Hyatt Hotels Corporation (H - Free Report) recently announced that its board of directors has raised its share repurchase authorization. In the same press release, the company discussed the sale of Hyatt Regency Monterey Hotel and Spa and, Avendra LLC.
Enhancing Shareholder Value Doesn’t Indicate Lower Investment Opportunities
Hyatt’s board has approved the repurchase of up to an additional $750 million shares. Including the latest authorization, the company has approximately $864 million shares left to be repurchased under its existing repurchase authorization. It repurchased shares worth $700 million between Jan 1 and Nov 15, 2017.
However, the company is not rewarding shareholders at the expense of business expansion. It has a solid cash position to explore profitable avenues too.

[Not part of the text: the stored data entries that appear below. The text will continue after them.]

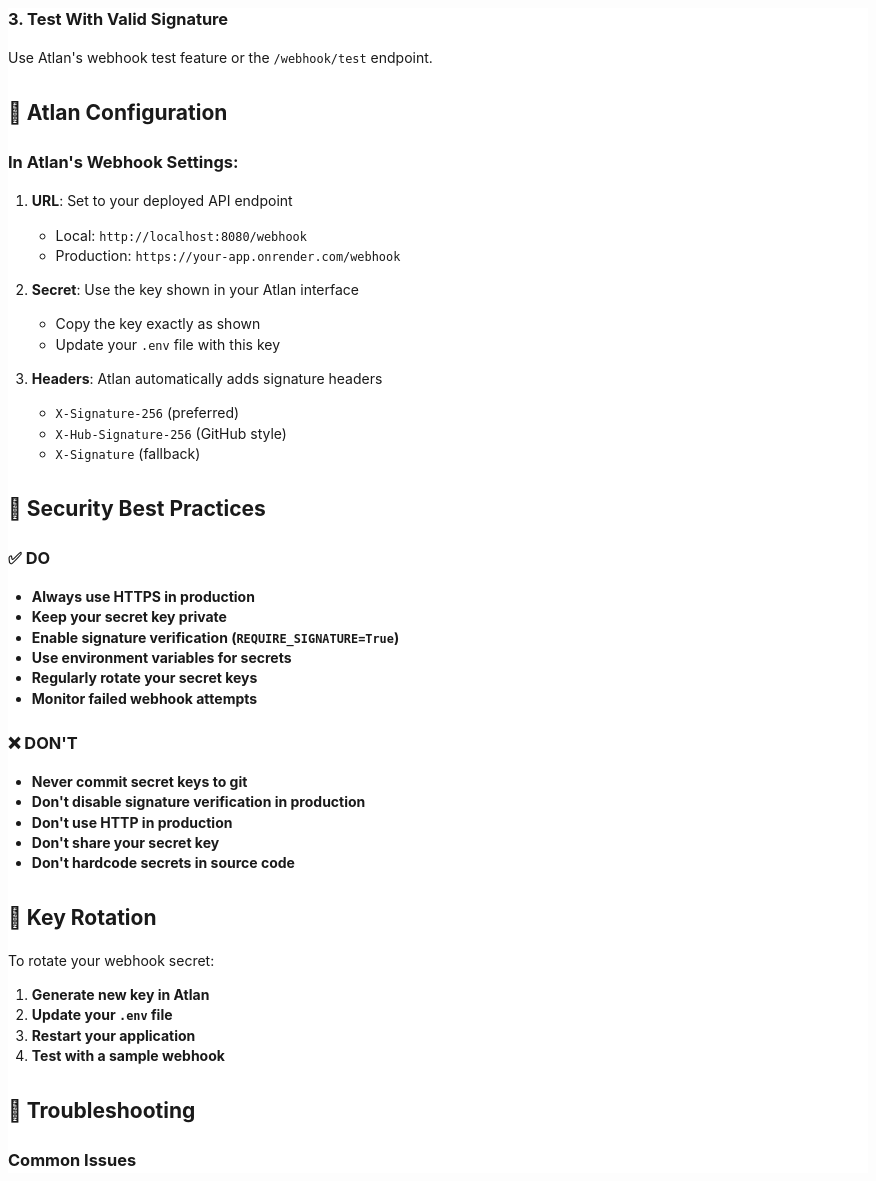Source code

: ### 3. Test With Valid Signature
Use Atlan's webhook test feature or the `/webhook/test` endpoint.

## 🔧 Atlan Configuration

### In Atlan's Webhook Settings:

1. **URL**: Set to your deployed API endpoint
   - Local: `http://localhost:8080/webhook`
   - Production: `https://your-app.onrender.com/webhook`

2. **Secret**: Use the key shown in your Atlan interface
   - Copy the key exactly as shown
   - Update your `.env` file with this key

3. **Headers**: Atlan automatically adds signature headers
   - `X-Signature-256` (preferred)
   - `X-Hub-Signature-256` (GitHub style)
   - `X-Signature` (fallback)

## 🚨 Security Best Practices

### ✅ DO
- **Always use HTTPS in production**
- **Keep your secret key private**
- **Enable signature verification (`REQUIRE_SIGNATURE=True`)**
- **Use environment variables for secrets**
- **Regularly rotate your secret keys**
- **Monitor failed webhook attempts**

### ❌ DON'T
- **Never commit secret keys to git**
- **Don't disable signature verification in production**
- **Don't use HTTP in production**
- **Don't share your secret key**
- **Don't hardcode secrets in source code**

## 🔄 Key Rotation

To rotate your webhook secret:

1. **Generate new key in Atlan**
2. **Update your `.env` file**
3. **Restart your application**
4. **Test with a sample webhook**

## 🐛 Troubleshooting

### Common Issues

The company continues to focus on investing in brand and sales building.
In fact, recently Hyatt opened its first joint development hotel in Japan and is also set to double its Africa footprint by 2020.
Asset Sale Improves Cash Position
On Nov 9, Hyatt sold its 550-rommed Hyatt Regency Monterey Hotel and Spa for approximately $60 million. This resulted in a pre-tax gain of approximately $17 million. Notably, this property sale was one of the six asset sales planned by the company. Also, it will remain under a long-term franchise agreement within the Hyatt system.
Hyatt also received net cash proceeds of approximately $217 million in Dec 11 from the sale of Avendra to Aramark Corporation. The asset sale fetched the company approximately $20 million in equity earnings from unconsolidated hospitality ventures.
We note that these sales are in line with Hyatt’s efforts to strengthen its financial flexibility and focus more on core operation. The sale of assets is helping the company grow through management and licensing arrangements, instead of direct ownership of selective assets. However, Hyatt continues to manage the properties post sale. Notably, a higher concentration of franchise fees reduces earnings volatility and provides a more stable growth profile.
Additionally, asset sales are helping Hyatt in terms of strengthening its liquidity. This also allows the company to protect its current liabilities with a combination of cash and liquid assets.
The strategic decisions have helped the company’s shares rally 27.3% year to date, outperforming the industry’s gain of 20.8%.
Hyatt currently carries a Zacks Rank #3 (Hold).
Stocks to Consider
A few better-ranked stocks in the industry include Marriott International (MAR - Free Report) , Hilton Worldwide Holdings (HLT - Free Report) and Choice Hotels International (CHH - Free Report) , each carrying a Zacks Rank #2 (Buy). You can see the complete list of today’s Zacks #1 Rank (Strong Buy) stocks here.
Long-term earnings growth rates for Marriott, Hilton and Choice Hotels are projected at 9.4%, 5% and 8.4%, respectively.